The possibility of depression should be considered whenever a clinician is faced with a recent behavioural change in the setting of significant dementia. Guidelines for the management of behavioural and psychological symptoms in dementia (BPSD) recommend a range of nonpharmacological interventions as first line, followed by a trial of the SSRI citalopram as a first-line pharmacological intervention.24 The benefits of SSRI antidepressants in managing ‘behaviour’ may more likely reflect the management of unrecognised depression, rather than them having any specific effect on BPSD.
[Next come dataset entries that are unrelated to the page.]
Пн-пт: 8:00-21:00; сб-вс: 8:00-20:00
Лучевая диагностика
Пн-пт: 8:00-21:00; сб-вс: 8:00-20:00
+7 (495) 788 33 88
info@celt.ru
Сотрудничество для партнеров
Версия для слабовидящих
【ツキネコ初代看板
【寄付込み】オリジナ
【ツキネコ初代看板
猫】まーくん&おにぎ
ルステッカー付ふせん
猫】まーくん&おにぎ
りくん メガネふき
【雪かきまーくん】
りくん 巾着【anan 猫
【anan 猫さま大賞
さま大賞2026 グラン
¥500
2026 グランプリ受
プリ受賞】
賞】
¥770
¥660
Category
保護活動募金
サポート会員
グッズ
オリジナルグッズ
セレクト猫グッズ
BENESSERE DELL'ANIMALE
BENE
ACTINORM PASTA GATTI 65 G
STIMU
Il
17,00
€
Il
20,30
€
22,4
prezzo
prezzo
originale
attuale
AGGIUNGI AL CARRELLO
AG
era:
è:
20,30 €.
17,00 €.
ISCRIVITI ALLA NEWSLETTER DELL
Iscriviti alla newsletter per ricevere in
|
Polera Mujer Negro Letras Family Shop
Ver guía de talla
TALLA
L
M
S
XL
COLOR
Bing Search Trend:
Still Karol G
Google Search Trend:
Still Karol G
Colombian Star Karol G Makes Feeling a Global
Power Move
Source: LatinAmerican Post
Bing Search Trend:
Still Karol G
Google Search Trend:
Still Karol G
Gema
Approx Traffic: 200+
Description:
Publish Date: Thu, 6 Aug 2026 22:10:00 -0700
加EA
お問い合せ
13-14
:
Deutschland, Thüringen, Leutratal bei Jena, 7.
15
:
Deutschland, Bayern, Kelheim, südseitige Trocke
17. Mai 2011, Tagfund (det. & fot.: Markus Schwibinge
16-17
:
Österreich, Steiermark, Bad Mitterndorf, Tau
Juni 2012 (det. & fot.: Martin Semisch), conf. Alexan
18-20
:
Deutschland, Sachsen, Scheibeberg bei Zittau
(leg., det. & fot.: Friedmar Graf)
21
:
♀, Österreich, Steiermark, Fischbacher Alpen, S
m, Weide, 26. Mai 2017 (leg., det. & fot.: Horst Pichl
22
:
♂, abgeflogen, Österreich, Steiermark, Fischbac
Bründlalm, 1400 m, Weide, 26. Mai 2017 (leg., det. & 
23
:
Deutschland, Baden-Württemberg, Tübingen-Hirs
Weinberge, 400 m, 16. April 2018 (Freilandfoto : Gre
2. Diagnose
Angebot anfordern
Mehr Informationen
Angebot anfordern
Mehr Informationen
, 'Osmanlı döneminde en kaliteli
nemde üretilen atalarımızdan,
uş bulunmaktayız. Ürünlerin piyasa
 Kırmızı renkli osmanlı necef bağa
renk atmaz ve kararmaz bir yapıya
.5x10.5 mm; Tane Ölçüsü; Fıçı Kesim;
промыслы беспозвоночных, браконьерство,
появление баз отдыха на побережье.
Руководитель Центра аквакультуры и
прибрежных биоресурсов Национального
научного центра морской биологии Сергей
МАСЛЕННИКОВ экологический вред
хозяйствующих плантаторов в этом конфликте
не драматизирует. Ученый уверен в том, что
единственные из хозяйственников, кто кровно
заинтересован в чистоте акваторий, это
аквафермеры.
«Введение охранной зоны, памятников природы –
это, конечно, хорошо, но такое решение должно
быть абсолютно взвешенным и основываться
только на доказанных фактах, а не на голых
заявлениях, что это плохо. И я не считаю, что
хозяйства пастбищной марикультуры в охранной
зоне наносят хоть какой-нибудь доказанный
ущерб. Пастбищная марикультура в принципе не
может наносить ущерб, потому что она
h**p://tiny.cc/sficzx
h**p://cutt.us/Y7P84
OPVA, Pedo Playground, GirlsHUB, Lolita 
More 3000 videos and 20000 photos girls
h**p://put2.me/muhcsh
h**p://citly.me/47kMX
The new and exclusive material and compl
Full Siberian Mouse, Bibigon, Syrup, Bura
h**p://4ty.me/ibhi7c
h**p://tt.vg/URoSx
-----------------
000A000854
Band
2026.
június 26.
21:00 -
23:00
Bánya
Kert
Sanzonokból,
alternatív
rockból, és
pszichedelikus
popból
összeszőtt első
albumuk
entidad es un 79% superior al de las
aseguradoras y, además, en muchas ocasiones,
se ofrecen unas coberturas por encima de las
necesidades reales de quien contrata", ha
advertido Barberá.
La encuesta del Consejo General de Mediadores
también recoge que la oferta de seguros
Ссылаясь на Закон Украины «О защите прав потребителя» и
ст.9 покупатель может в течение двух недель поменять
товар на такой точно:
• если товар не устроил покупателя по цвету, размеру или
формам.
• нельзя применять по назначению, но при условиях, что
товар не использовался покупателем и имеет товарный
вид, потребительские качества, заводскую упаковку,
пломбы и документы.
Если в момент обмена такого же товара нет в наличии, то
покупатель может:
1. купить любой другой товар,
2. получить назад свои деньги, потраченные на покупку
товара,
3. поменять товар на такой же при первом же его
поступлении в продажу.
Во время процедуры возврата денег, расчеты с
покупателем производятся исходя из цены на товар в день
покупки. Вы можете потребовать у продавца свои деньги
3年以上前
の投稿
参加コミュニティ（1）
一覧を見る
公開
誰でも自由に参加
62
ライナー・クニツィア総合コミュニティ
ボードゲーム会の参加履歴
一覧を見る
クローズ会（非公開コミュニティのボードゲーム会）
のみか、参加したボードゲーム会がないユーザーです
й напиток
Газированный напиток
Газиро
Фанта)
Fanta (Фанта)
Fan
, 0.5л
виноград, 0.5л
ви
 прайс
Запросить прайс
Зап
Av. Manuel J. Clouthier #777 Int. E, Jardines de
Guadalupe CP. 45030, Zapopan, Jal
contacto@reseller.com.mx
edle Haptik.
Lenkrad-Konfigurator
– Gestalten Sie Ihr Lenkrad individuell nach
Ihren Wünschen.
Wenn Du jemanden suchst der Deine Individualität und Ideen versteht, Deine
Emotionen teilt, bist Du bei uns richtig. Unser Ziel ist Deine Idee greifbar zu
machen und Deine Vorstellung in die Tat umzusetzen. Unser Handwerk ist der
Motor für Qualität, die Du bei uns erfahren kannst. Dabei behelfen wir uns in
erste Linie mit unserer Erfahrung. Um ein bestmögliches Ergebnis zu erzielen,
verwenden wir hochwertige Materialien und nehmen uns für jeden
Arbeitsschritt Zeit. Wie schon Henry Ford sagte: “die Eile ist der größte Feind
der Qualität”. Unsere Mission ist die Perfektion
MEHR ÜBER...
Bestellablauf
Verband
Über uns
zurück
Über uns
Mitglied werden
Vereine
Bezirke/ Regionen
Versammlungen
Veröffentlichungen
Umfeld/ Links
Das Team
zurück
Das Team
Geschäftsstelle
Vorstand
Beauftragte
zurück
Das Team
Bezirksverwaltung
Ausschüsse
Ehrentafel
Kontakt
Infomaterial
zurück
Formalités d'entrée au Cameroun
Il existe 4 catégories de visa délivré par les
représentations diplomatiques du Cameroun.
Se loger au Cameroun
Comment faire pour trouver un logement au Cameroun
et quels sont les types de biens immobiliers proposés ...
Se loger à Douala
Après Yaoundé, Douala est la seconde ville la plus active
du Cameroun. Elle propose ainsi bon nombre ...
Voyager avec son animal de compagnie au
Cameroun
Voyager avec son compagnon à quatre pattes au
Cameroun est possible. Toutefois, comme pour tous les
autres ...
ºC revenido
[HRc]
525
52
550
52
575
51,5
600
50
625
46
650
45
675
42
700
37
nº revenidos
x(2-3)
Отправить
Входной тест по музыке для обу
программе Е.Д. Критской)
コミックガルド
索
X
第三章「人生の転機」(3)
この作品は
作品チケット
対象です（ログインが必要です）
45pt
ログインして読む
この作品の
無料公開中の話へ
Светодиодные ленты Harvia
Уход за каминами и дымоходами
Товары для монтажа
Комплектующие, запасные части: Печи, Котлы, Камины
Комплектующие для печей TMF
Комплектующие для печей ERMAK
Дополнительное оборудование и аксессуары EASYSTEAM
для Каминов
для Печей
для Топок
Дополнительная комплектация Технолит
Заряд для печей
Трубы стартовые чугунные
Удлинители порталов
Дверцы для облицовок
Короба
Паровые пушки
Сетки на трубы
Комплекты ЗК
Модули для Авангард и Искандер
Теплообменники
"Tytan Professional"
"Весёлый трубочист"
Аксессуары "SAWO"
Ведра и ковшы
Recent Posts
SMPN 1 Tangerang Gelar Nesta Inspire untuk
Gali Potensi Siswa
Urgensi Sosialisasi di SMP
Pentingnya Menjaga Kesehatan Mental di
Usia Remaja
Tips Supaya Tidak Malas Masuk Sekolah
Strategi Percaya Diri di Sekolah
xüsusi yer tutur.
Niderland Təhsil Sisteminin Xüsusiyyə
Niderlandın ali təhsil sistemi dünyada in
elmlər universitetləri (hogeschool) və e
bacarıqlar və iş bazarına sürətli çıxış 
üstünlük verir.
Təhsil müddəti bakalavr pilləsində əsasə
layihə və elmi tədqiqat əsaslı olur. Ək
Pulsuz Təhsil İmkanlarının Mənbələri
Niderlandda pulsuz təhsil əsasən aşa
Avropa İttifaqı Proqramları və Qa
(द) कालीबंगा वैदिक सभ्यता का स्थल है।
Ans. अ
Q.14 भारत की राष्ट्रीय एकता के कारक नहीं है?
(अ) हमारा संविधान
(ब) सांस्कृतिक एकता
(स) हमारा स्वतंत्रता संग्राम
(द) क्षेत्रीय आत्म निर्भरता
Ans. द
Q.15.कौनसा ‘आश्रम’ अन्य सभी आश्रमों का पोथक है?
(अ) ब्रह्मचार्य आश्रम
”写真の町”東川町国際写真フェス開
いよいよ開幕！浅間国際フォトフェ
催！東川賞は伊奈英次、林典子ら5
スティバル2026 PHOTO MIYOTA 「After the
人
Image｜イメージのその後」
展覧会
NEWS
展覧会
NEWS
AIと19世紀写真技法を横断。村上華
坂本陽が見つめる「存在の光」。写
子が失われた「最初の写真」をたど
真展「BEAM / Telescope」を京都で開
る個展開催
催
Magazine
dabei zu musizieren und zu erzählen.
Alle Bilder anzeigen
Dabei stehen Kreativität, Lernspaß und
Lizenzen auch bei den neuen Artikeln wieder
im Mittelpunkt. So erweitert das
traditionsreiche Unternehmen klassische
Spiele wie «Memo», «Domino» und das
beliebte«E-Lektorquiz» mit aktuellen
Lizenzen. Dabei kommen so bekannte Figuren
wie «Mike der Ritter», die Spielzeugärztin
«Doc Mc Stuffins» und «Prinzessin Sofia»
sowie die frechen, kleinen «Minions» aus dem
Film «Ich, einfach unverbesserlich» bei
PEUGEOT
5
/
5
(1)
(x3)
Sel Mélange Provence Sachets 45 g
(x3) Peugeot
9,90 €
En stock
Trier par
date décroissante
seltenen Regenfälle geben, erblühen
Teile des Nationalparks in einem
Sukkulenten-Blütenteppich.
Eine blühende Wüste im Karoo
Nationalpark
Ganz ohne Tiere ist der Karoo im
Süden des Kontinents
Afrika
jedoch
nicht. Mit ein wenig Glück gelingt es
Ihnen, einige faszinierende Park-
A trial of an SSRI will usually be better tolerated than alternatives such as antipsychotic medications in these circumstances. It may then be worth asking the question ‘Could this be depression?’ when faced with any new behavioural change in the setting of severe dementia.

Efficacy of antidepressant treatment in the setting of dementia

The evidence for the efficacy of antidepressant use in people with dementia is unclear. A Cochrane review identified only four studies that could be included in a meta-analysis, with a combined number of participants of only 137.25 Participants in these four studies all had mild to moderate Alzheimer’s dementia, and only two of the studies examined the efficacy of tricyclic antidepressants.

The most influential study published after the Cochrane review enrolled 326 patients from specialist old-age psychiatry services in the UK and found no difference in outcomes between those allocated to placebo, sertraline or mirtazapine after 39 weeks, using the cross-sectional standard deviation (CSSD) as the primary outcome measure.26 All three groups improved by a similar amount. Largely as a result of this Lancet study, it continues to be stated that ‘there is no evidence of therapeutic efficacy’ of antidepressants in this group.27

Although this statement is technically true, an absence of evidence of effect does not equate to evidence of an absence of effect, and the Lancet study, in which the average participant MMSE score was 18.1, has been critiqued on the basis of:

  • unrepresentative sampling
  • a low threshold on the CSSD for the definition of ‘caseness’
  • recruitment being restricted to those with Alzheimer’s dementia
  • the high rates of spontaneous remission within six months that can be expected in mildly depressed patients as part of the natural history of untreated depressive episodes
  • exclusion of ‘critically depressed’ patients (e.g. those with suicide risk) from the study.28


Depression in older people is an important and treatable cause of morbidity in general practice. It can be difficult to diagnose in busy medical settings, particularly in the presence of severe dementia, where standardised diagnostic criteria can be difficult to apply. Data on the efficacy of antidepressants in dementia are inconclusive.  MT

COMPETING INTERESTS: Associate Professor Macfarlane has received consulting fees from Eli Lilly, Eisai and George Clinical and speaker fees from Eisai; is on Advisory Boards for Eli Lilly, Eisai and Janssen-Cilag; and is a Medical Monitor for Anavex Life Sciences Corporation.